Almost a decade Earlier, my middle son was born with multiple disabilities. I obviously had a lot of concerns at the time, but one of my biggest concerns was how we would handle accessibility challenges as he got older.

For the first few years, my son rode well in a car seat and a stroller. But when she was 3 years old it became clear how important it was for us to order her first wheelchair. She has cerebral palsy, and pediatric wheelchairs come with custom options to contour and align her body to grow well.

Initially, I tried to lift his chair in the back of my SUV. It lasted about a week before my back pain started, so I had to look at other options. I couldn’t go to the mainstream car dealership: they don’t offer accessible van packages and are mostly unfamiliar with accessible options or features. Instead, I had to go to a special mobility dealer. I met Nicole Bryson, its owner FTMability, A vehicle customization shop in Saddlebrook, New Jersey, specializing in van replacement for disabled passengers and drivers.

Mobility stores replace minivans and some SUVs, allowing a passenger to travel in a wheelchair by placing a ramp next to or behind the van. Rear-entry vans can be replaced with long-cut ramps or short-cut ramps. A long-cut ramp allows the wheelchair to be pushed between the two captain’s chairs in the second row, and a short-cut wheelchair is placed behind the chairs. I knew I wanted a rear-entry long-cut ramp. My three children are near age, and this is the only way they will be able to sit next to each other – something I have chosen for my middle son’s social and emotional development. I also want my son to be near the driver or the front row passenger if he needs help when we are on the road.

In addition, parking a side-entry van can be challenging. Most parking lots have only a few designated side-entry spots (which have blue lines that allow ample space for ramps). If those spots are taken, I have to go around until one is opened. (And I can’t leave my little boy and Then Park the car.)

After researching all our options, I bought a Toyota Siena minivan that has changed Brownability With a rear-entry ramp. I chose an automatic ramp, so when I press the trunk button on the key fob, the elevator gate opens and the ramp descends automatically — a feature I like when I have to navigate a busy parking lot with three children.

For an additional fee, I installed FTMobility EZ lock system.
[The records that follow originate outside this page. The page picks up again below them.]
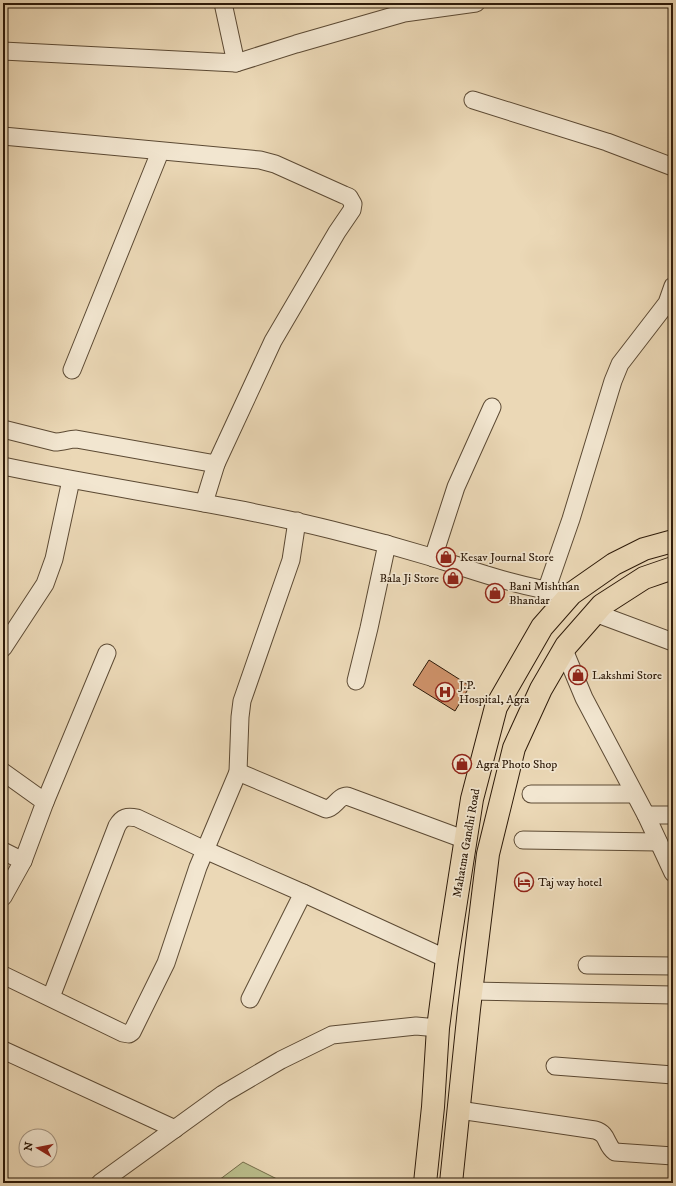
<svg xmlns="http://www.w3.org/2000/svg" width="676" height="1186" font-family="'IM FELL DW Pica',serif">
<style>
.green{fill:#babe8c;stroke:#746c4a}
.building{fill:#ce926a;stroke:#2d1a09}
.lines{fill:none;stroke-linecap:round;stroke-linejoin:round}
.minor-casing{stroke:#5c4a34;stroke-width:19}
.trunk-casing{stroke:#2d1a09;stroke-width:24}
.minor{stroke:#f2e6d0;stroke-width:17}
.trunk{stroke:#ebd8b6;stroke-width:22}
.labels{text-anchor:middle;stroke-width:3.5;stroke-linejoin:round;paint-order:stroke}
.poi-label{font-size:12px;fill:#2d1a09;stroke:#f2e6d0;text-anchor:start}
.street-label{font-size:12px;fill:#2d1a09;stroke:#f2e6d0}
</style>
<rect width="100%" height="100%" fill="#ebd8b6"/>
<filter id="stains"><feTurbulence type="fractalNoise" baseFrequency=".005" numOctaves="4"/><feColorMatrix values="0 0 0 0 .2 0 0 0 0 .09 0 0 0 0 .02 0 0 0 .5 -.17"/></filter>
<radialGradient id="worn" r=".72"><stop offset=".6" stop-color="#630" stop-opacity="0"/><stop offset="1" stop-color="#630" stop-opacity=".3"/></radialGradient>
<path class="green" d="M243 1162 285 1183H215Z"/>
<path class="building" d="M429 660 470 686 455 711 413 685Z"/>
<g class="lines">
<defs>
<g id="minor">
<path d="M223 3 236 63"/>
<path d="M3 51 236 63 296 44 404 13 476 3"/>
<path d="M473 100 607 142 673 167"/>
<path d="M3 136 260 160 275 164 344 195 349 197 353 204 352 210 337 232 273 341 216 464 76 439C69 439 63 442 55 442L3 429"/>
<path d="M72 370 160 152"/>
<path d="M3 466C112 489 224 503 332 530 365 538 398 547 431 557 477 572 522 588 571 594"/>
<path d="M204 503 216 464"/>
<path d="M433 558 456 487 492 407"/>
<path d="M546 591 571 519 613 381 620 364 667 303 673 286"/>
<path d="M595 613 673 642"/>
<path d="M3 648 45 584 54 559 71 480"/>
<path d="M564 650 584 698 646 815 673 873"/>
<path d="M356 681 369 628 387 544"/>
<path d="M3 772 45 802 23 861 3 897"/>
<path d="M238 772 326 809C335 808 338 796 347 796L466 840"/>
<path d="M531 794H633"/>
<path d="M45 802 107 653"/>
<path d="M646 815H673"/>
<path d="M523 840 658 842"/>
<path d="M3 851 23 861"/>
<path d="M587 965 673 966"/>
<path d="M3 975 123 1033 129 1034 132 1032 166 963 198 867 238 772 240 717 242 701 291 560 297 521"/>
<path d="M471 991 673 995"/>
<path d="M51 997 117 826C122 817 127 816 137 818L205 850 303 893"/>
<path d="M250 999 303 893 447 959"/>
<path d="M3 1050 175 1129"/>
<path d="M555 1066 673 1075"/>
<path d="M459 1110 595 1130C609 1134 605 1145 615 1152L673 1156"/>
<path d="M100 1183 223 1094 281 1060 332 1035 416 1026 438 1028"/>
</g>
<g id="trunk">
<path d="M425 1183 433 1107 438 1028 447 959 472 799 496 707 542 627 571 594 614 564 644 549 673 541"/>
<path d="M451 1183 469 1009 488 854 514 748 541 689 566 646 595 613 602 605 644 578 673 568"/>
</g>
</defs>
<use href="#minor" class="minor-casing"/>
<use href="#trunk" class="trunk-casing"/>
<use href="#minor" class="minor"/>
<use href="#trunk" class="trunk"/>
</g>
<defs>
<symbol id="shop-ring" viewBox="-11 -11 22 22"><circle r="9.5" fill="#f2e6d0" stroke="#8f2418" stroke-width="1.5"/><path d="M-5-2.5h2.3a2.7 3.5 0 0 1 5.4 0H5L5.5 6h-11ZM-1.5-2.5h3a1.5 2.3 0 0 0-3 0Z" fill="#8f2418"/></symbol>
<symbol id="hospital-ring" viewBox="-11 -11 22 22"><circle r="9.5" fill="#f2e6d0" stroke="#8f2418" stroke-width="1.5"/><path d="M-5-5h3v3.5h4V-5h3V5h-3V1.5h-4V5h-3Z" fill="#8f2418"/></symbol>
<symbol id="hotel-ring" viewBox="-11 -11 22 22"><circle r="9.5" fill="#f2e6d0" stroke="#8f2418" stroke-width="1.5"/><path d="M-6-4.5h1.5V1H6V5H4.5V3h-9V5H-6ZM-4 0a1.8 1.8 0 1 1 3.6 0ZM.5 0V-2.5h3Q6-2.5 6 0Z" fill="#8f2418"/></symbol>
</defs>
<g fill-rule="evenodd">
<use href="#shop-ring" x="435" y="546" width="22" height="22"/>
<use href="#shop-ring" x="442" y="567" width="22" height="22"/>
<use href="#shop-ring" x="484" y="582" width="22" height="22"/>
<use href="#shop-ring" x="567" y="664" width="22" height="22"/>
<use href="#hospital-ring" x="434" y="681" width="22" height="22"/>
<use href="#shop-ring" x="451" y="753" width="22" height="22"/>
<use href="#hotel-ring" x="513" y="871" width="22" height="22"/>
</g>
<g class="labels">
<g class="poi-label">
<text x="460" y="561">Kesav Journal Store</text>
<text x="439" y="582" text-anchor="end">Bala Ji Store</text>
<text x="509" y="590">Bani Mishthan<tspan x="509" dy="14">Bhandar</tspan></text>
<text x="592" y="679">Lakshmi Store</text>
<text x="459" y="689">J.P.<tspan x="459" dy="14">Hospital, Agra</tspan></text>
<text x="476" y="768">Agra Photo Shop</text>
<text x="538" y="886">Taj way hotel</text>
</g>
<g class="street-label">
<text transform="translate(466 843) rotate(-80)" y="4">Mahatma Gandhi Road</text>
</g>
</g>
<rect width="676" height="1186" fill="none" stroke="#ebd8b6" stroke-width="16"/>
<rect x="4" y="4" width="668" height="1178" fill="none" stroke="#2d1a09" stroke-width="2"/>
<rect x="8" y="8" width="660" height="1170" fill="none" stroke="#2d1a09"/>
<g transform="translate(38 1148) rotate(280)"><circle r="19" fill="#f2e6d0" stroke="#a39480"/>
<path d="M0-3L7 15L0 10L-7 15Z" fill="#8f2418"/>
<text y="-6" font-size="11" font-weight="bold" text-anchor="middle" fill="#2d1a09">N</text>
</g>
<rect width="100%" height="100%" filter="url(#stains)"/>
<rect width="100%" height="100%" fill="url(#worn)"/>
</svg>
This handy add-on lets me click my son’s wheelchair into the van, as opposed to tethering it in four different places every time I take him in and out.

I have been driving this modified van for over four years now. I love the freedom it gives our family. In addition to the convenience of carrying three children in the van, the amount of space behind the wheelchair is convenient. When there are only five of us, I can use that space for storage. I took a wagon to the van after a trip to the grocery store. (This is especially helpful after running Costco.) Or we load the van with a beach cart that is all set up and ready to go – no need to reconnect once we arrive. We can also transport small furniture or bicycles for two to three children. When we need space for more passengers, we have a jumper seat in the back that folds to accommodate two more people.

Money and maintenance problems

As much as the van has made our lives easier, it also has some drawbacks. Replacing a van costs $ 10,000 to $ 30,000, and that’s above the actual price of the car. We’re lucky to have a state program with funding sources available to help us, but it’s not an easy road, and those resources are not available to everyone.

Dynamic companies, such as BraunAbility, have already changed vans made for retail. They move parts like exhaust, gas tank and air conditioning around to install the ramp. The second-row captain’s chairs that came with our original van were removed and replaced with smaller seats to make room for wheelchairs.